Skip the pictures and return every entry exactly as written.
□ □ □ □ □ □ □
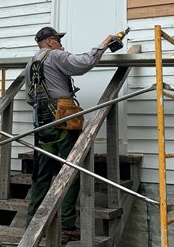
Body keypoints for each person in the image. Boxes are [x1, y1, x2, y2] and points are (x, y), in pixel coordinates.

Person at [25, 26, 114, 242]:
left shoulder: (30, 64)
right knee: (71, 168)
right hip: (61, 120)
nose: (61, 44)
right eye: (57, 40)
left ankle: (32, 224)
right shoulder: (55, 56)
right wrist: (103, 45)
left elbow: (29, 97)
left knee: (42, 173)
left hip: (42, 122)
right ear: (49, 42)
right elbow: (82, 63)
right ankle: (66, 225)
□ □ □ □ □ □ □
**Response**
Body keypoints for each person in the image. Boxes are [x1, y1, x2, y2] and points are (x, y), in pixel coordinates.

Person at [25, 26, 114, 242]:
left shoulder: (30, 64)
right knee: (71, 168)
right hip: (61, 120)
nose: (61, 44)
right eye: (57, 40)
left ankle: (32, 224)
right shoulder: (55, 56)
right wrist: (103, 45)
left elbow: (29, 97)
left knee: (42, 173)
left hip: (42, 122)
right ear: (49, 42)
right elbow: (82, 63)
right ankle: (66, 225)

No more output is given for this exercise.